I consider myself pretty good at puzzle games, though I began having issues and complications with the puzzles about halfway through Easy Mode.  Although there’s no Story Campaign to push you forward, there’s a ton of difficulty and challenge for any puzzle fans.  As such, I have to say this is a very difficult game.

As far as how long this game is, it’s a toss-up.  Each puzzle could be solved in less than a minute, or it could take a good 30 minutes or more of experimenting around to find the right combination to get it solved.  If you’re a perfectionist and go through all 90 puzzles, we’re talking hours and hours of time.  More if you really get into creating your own levels.  It’s got enough content to warrant the $4.99 price whether you spend a little time with the game or a lot of time.



Controls are quite simple when you’re playing this game.  This game is compatible with the PlayStation TV, so it isn’t exclusive to the touch screen.  You can use the touch screen, but you can also use the buttons on the Vita or a controller on the PSTV.

The only touch option is tapping on options.  Button controls are pretty simple, too.  To go through options in the menu or the grid, you use the D-Pad and can select options with the X button.  Circle can be used to exit the grid or save a custom grid.  Triangle can be used to reset the grid you’re trying to work on.  That’s about all there is to it.

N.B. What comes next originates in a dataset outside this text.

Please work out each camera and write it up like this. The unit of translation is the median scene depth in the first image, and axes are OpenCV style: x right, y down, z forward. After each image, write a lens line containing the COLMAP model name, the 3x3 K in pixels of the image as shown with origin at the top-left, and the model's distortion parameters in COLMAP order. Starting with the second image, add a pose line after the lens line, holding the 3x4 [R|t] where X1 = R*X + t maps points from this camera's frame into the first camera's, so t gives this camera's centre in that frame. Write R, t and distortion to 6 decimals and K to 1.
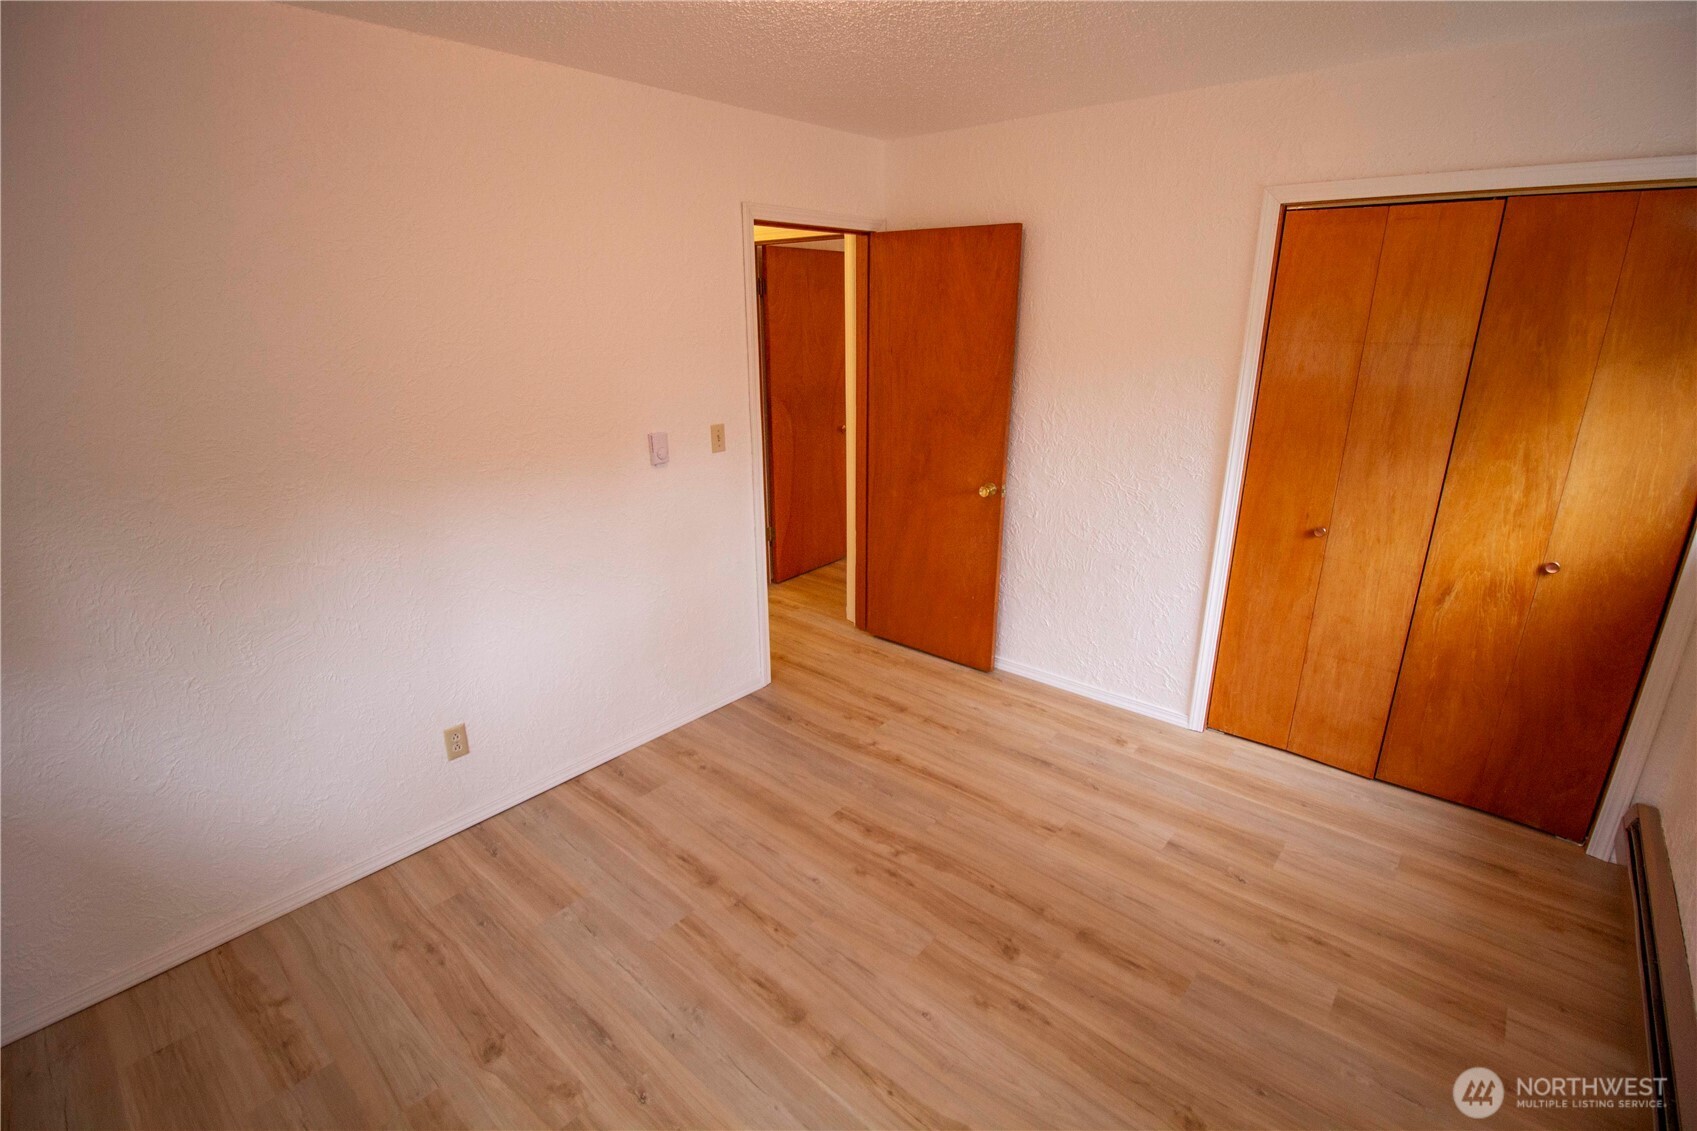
lens RADIAL K [[787.5, 0, 844.6], [0, 787.5, 570.4], [0, 0, 1]] dist [-0.015403, -0.003484]
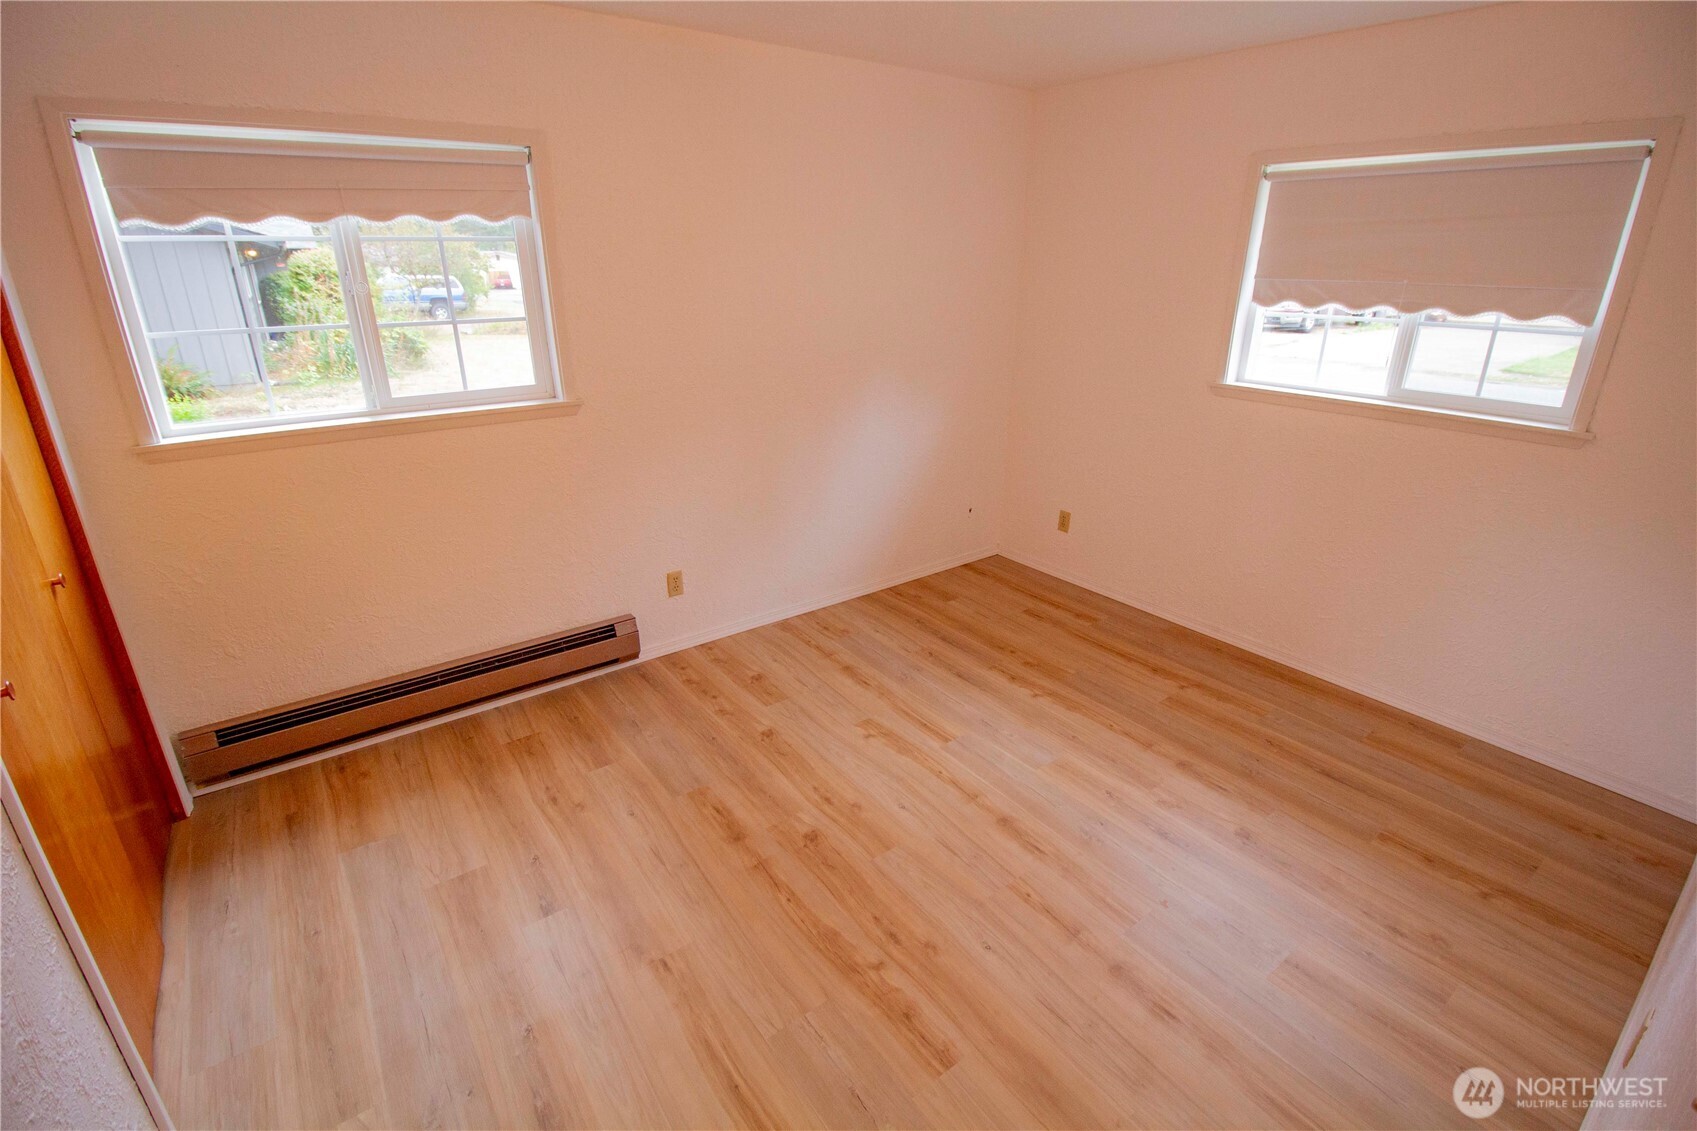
lens RADIAL K [[787.5, 0, 842.1], [0, 787.5, 558.0], [0, 0, 1]] dist [-0.015403, -0.003484]
pose [[-0.976237, -0.073347, 0.203916, -0.027967], [0.071257, 0.780006, 0.621702, -0.475391], [-0.204656, 0.621459, -0.756244, 1.470540]]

The problem with the controls is the lack of explanation.  The game does a good job of using a How to Play section to explain how the grid puzzles work.  But it doesn’t go out of the way to explain what controls do what.  You just are left to figure it out as you go.



Visually, there’s nothing fancy to be seen.  A puzzle game doesn’t really need to be fancy on visuals.  This actually proved to be good for the PSM world.  Since most 3D PS Mobile games ran poorly, it paid to go for a basic design that gave you good performance instead of a visually impressive title that ran badly.  Since frame-rate is such a touchy subject in the Vita community, the better performance your game has, the better reception is.

As you’d expect, performance is good, for the most part.  There is a rather lengthy blank loading screen when you first boot up the game.  This is also something a lot of PSM games tended to have.  Many games have longer loading sequences when you start them up, but it’s a little different when the loading screen is just a blank screen.  Makes it feel like it’s so much longer than it is.